Titisee-Neustadt, Kurort und Stadtgemeinde im Schwarzwald, Deutschland
Titisee-Neustadt liegt auf 850 Metern Höhe im Hochschwarzwald und verbindet sechs Gemeinden zu einer Verwaltungseinheit. Der Titisee erstreckt sich über 130 Hektar und bildet das natürliche Zentrum der Region.

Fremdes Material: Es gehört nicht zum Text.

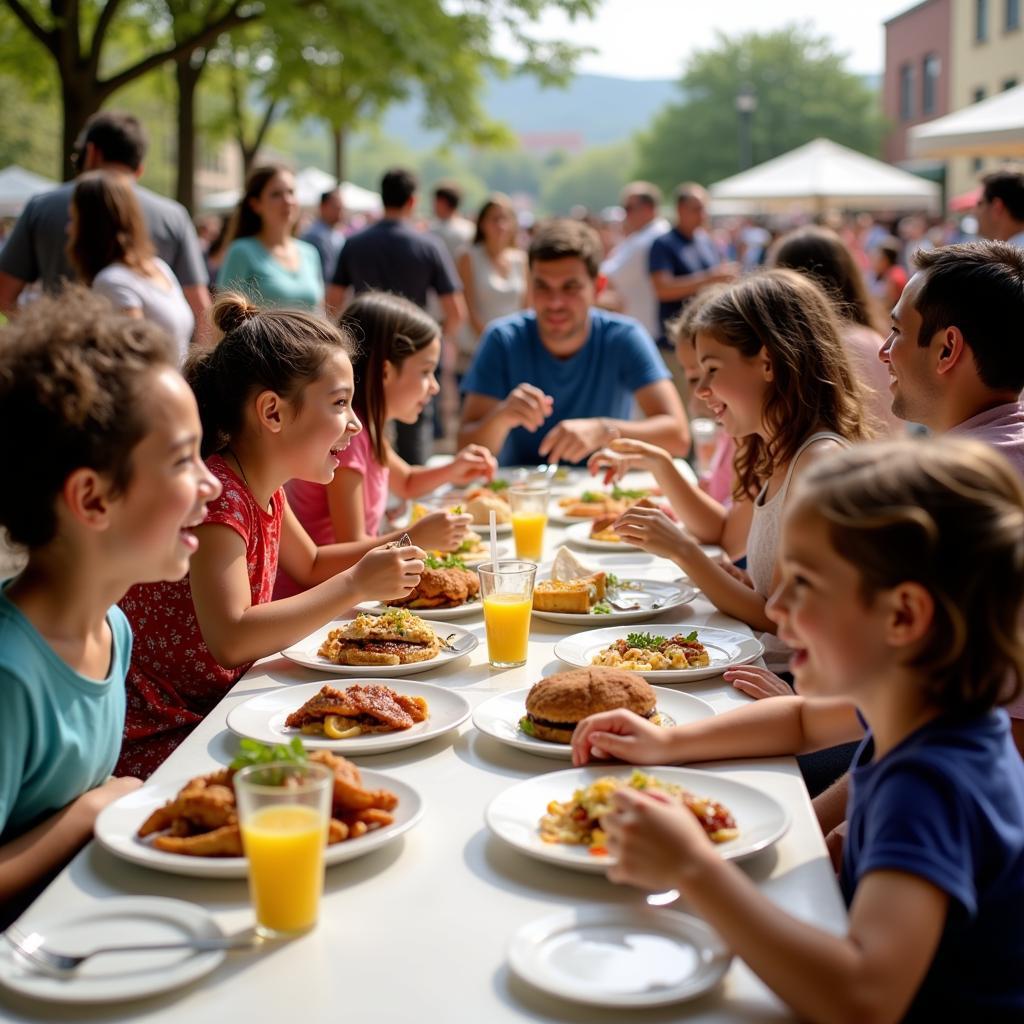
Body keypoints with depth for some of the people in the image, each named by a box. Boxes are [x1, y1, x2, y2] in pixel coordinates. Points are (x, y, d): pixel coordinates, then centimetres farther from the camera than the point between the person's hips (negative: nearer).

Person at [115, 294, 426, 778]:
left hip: (216, 712, 9)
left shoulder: (264, 489, 5)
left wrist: (383, 552, 6)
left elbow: (309, 565, 25)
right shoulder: (216, 496, -23)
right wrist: (356, 585, -29)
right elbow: (230, 640, -34)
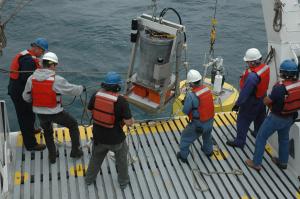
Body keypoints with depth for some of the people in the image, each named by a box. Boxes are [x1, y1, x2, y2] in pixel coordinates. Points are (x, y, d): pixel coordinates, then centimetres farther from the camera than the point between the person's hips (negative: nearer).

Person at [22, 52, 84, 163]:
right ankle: (75, 151, 27)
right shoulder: (57, 80, -21)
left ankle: (52, 156, 36)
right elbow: (72, 90, -9)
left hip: (40, 113, 4)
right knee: (73, 125, 20)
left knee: (47, 132, 29)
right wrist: (81, 88, 12)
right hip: (55, 113, -4)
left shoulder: (31, 78, -7)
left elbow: (26, 97, 1)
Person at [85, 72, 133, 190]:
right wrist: (131, 119, 0)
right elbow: (129, 122, -23)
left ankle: (89, 179, 49)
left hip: (99, 136, 4)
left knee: (96, 158, 30)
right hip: (116, 138, -3)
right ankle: (123, 182, 43)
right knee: (121, 159, 25)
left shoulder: (96, 95, -13)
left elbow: (90, 110, 6)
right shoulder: (121, 100, -26)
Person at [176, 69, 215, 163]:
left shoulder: (191, 95, -28)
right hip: (210, 120, 6)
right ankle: (208, 151, 56)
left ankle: (183, 155, 32)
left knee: (185, 137, 19)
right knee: (207, 135, 35)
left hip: (198, 124, -6)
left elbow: (185, 111, -17)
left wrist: (186, 102, 3)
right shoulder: (207, 89, -7)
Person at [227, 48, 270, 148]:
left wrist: (238, 104, -20)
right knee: (260, 117, 27)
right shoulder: (265, 67, -11)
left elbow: (245, 92, -30)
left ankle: (239, 142, 17)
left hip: (251, 101, -8)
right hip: (262, 98, 8)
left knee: (242, 121, 6)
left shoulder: (252, 76, -36)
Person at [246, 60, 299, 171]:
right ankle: (283, 162, 43)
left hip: (277, 118, -6)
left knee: (261, 138, 11)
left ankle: (256, 163, 20)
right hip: (290, 117, 6)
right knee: (284, 139, 27)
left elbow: (266, 101, -20)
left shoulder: (280, 88, -33)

Die Fürsten von Fürstenberg gründeten Neustadt im Jahr 1250 als planmäßige Siedlung im Schwarzwald. Im Jahr 1971 schlossen sich Neustadt, Titisee und vier weitere Gemeinden zu einer neuen Verwaltungseinheit zusammen.

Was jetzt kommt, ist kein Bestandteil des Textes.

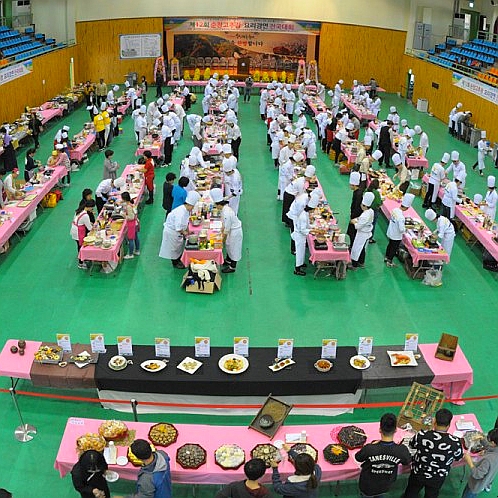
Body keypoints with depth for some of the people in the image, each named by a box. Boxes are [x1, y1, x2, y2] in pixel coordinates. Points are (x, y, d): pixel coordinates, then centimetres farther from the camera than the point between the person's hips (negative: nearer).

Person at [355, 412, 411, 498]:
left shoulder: (369, 449, -36)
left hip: (367, 487, -2)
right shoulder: (402, 450, -30)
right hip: (385, 487, 2)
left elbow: (358, 458, -13)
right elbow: (406, 462, -5)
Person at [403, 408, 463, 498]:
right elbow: (458, 457, -7)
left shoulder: (421, 436, -29)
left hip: (418, 473, 0)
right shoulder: (455, 442, -30)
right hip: (437, 479, 0)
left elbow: (412, 445, -5)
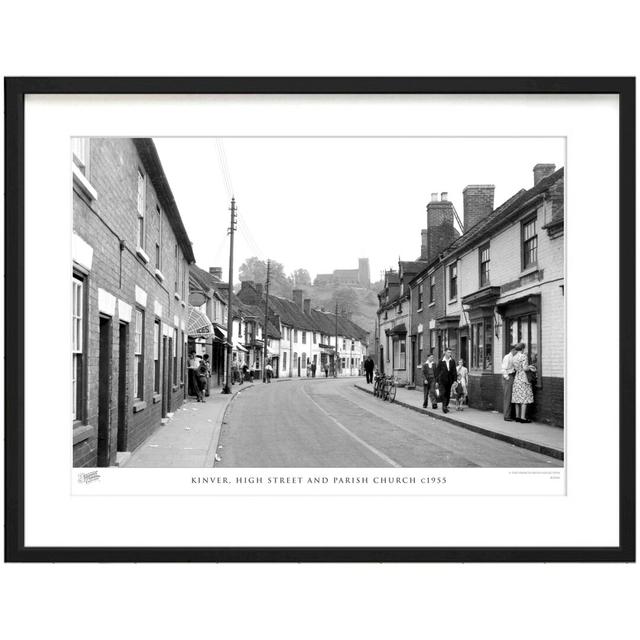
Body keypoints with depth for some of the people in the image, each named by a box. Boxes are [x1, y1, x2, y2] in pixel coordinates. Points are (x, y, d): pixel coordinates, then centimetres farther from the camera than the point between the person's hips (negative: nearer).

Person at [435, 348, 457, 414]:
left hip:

Der Name der Gemeinde verbindet den See mit der von den Fürstenbergern gegründeten Siedlung und spiegelt die zwei Zentren des Ortes wider. Entlang der historischen Uhrenstraße erinnern Werkstätten und Läden daran, dass hier über Jahrhunderte Schwarzwalduhren hergestellt wurden.

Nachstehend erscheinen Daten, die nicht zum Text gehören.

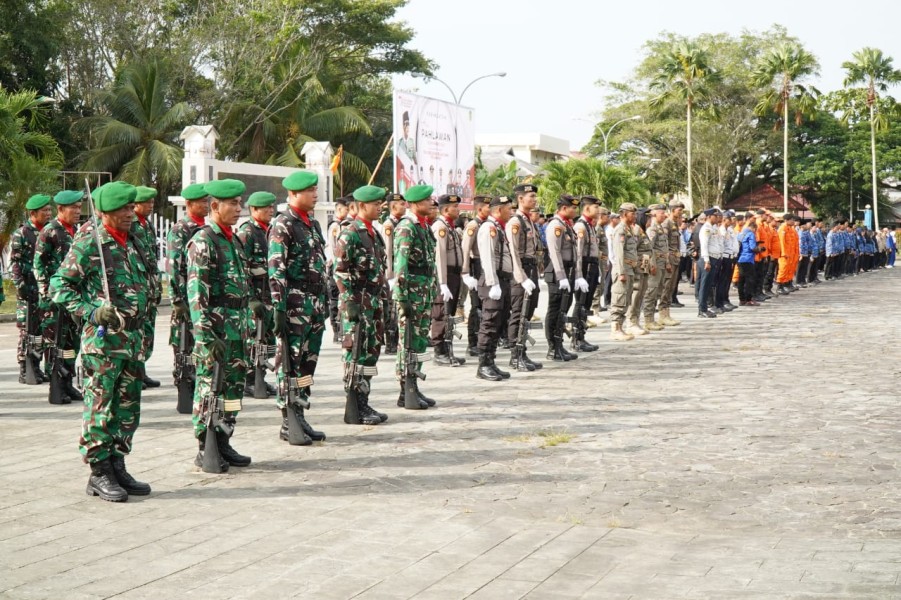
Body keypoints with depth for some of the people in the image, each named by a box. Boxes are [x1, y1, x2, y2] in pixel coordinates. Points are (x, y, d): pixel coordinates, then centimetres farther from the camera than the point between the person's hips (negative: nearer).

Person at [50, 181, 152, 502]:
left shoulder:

Zwei Bahnhöfe und die Bundesstraßen B31 sowie B317 führen in die Gemeinde, wo Hotels und Kureinrichtungen auf Besucher warten. Die Lage im Hochschwarzwald sorgt für ein Bergklima mit kühlen Sommern und schneereichen Wintern.
Die Hochfirstschanze am Ortsrand gilt als größte Natursprungschanze Deutschlands und ermöglicht Sprünge bis zu 148 Meter Weite. Wettkämpfe auf der Anlage ziehen regelmäßig Zuschauer aus der ganzen Region an.